- **課題内容**
ページ本文では『喰いしん坊!』を「料理漫画としては他に類をみない意欲作」と評しています。そう言える理由を、本文の説明に沿って述べてください。

喰いしん坊!
出典: フリー百科事典『ウィキペディア(Wikipedia)』
ウィキポータル |
日本の漫画作品 |
日本の漫画家 |
漫画原作者 |
漫画雑誌 |
カテゴリ |
漫画作品 |
漫画 - 漫画家 |
プロジェクト |
漫画作品 - 漫画家 |
注意 : 以降に、作品の結末など核心部分が記述されています。
目次 |
[編集] 概要
2004年10月、漫画ゴラクにて連載開始。作者によって同じ雑誌で連載された「喧嘩ラーメン」、「食キング」に続く料理漫画。
これまでの料理漫画において、主人公(プロ、アマの料理人など)vsライバル間における勝負の機会が発生した場合、何かしらの料理を作り、どちらがより美味しいかを第三者が判定し勝敗を決する、というスタイルが一般的であった。
が、本作では料理人が主人公ではなく、また勝負の要素として料理を作るのではなく大食いで食べまくることに主題を置き、大食いで勝負するさまをメインテーマとして描く、料理漫画としては他に類をみない意欲作である。
前二作よりさらにスケールアップした、けれんみあふれる演出が非常に魅力的である。
[編集] あらすじ
主人公・大原満太郎はグルメな会社員。ある日、カウボーイのような格好をした男と出会い、その男のアドバイスで巨漢との大食いバトルに勝利。その男は、プロフードファイター・ハンター錠二と名乗る。

- **元の資料**
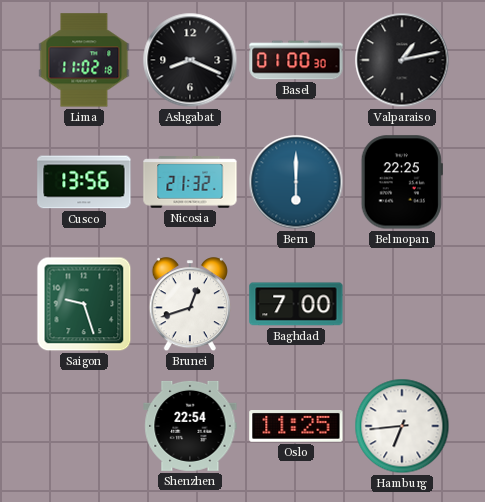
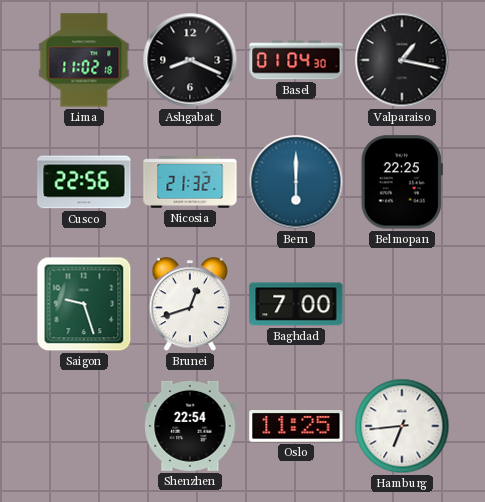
Basel: 01:00 -> 01:04
Valparaiso: 1:13 -> 1:17
Cusco: 13:56 -> 22:56
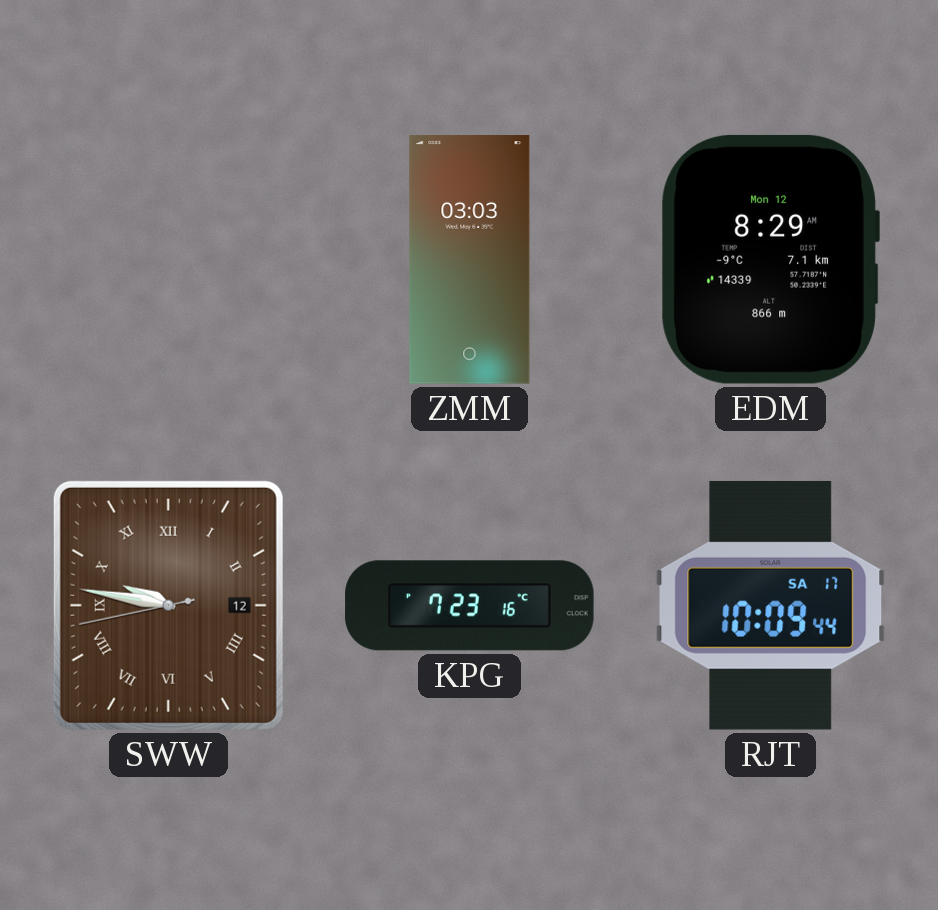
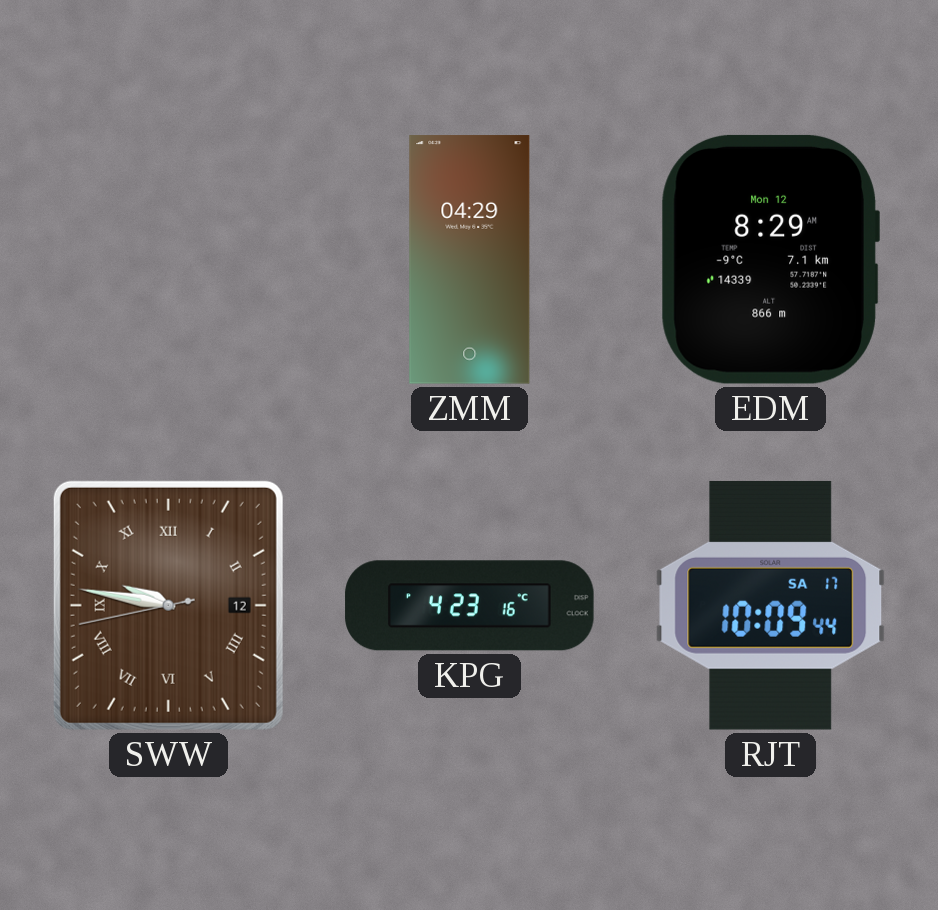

- **解答**
これまでの料理漫画では、主人公とライバルが料理を作り、どちらがより美味しいかを第三者が判定して勝敗を決めるのが一般的でした。それに対して本作は、料理人を主人公にしていません。また、勝負の要素を料理を作ることではなく大食いで食べまくることに置き、大食いでの勝負をメインテーマとして描いているからです。